Finley, president of the Dora Franklin Finley African-American Heritage Trail, said he did not believe his involvement in the project created political backlash. Finley ran against Stimpson in last year’s mayoral election.
Finley said he has been involved past historic marker projects.
“There are geographical factors that have to be considered, weather has to be considered,” Finley said. “There is a lot that goes into placing a marker and scheduling an unveiling. Those are things that some may not consider. (People) think you just drop it into the ground. But in order to commemorate these people, their contributions, or the things they endured, you have to plan for that.”

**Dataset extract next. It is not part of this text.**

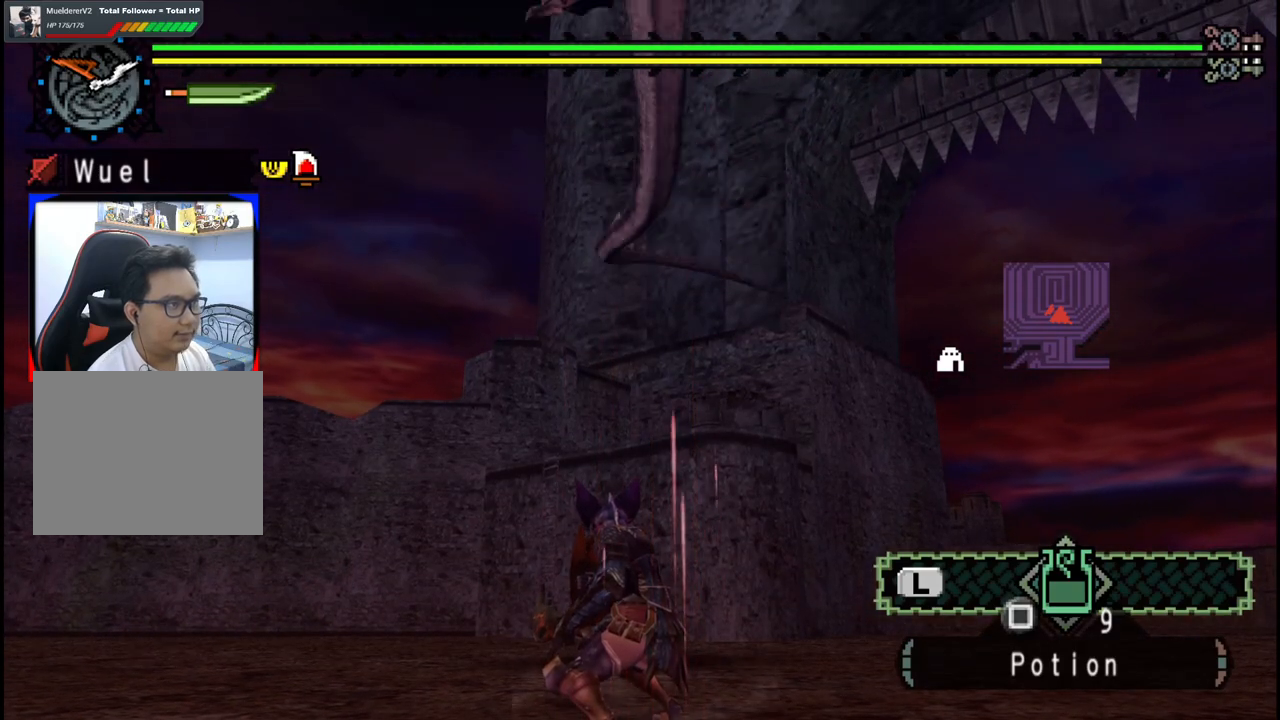
{"buttons": [], "left_stick": "center", "right_stick": "center", "events": []}
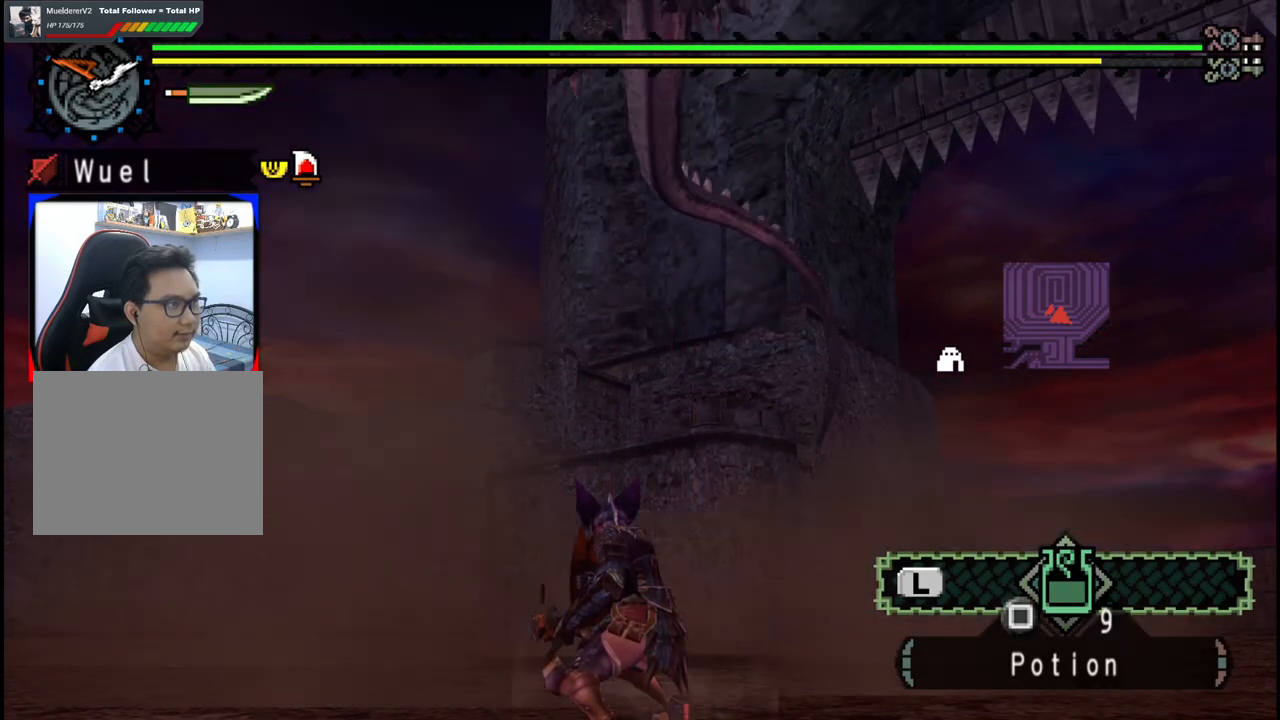
{"buttons": [], "left_stick": "center", "right_stick": "center"}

Stimpson said he felt it was unfortunate that Hudson and Dueitt’s objections to the Government Street site were not “made clear to use earlier in the process.”
A spokesperson for Stimpson said that the mayor “has and continues to support the work the Remembrance Project is doing to highlight victims of lynching in our community.”
Hudson said she feels the Remembrance Project did not consider that the Government Street site was county property, and that the location was opposed by two of the three commissioners.
“There is a movement to disregard our opposition and to put it there anyway,” Hudson said. “It’s county property and we maintain it. It’s our hardscape out there. Legally, yes, it’s city right-of-way. But usually there is a regard for the feelings of the property owner for a situation like this.”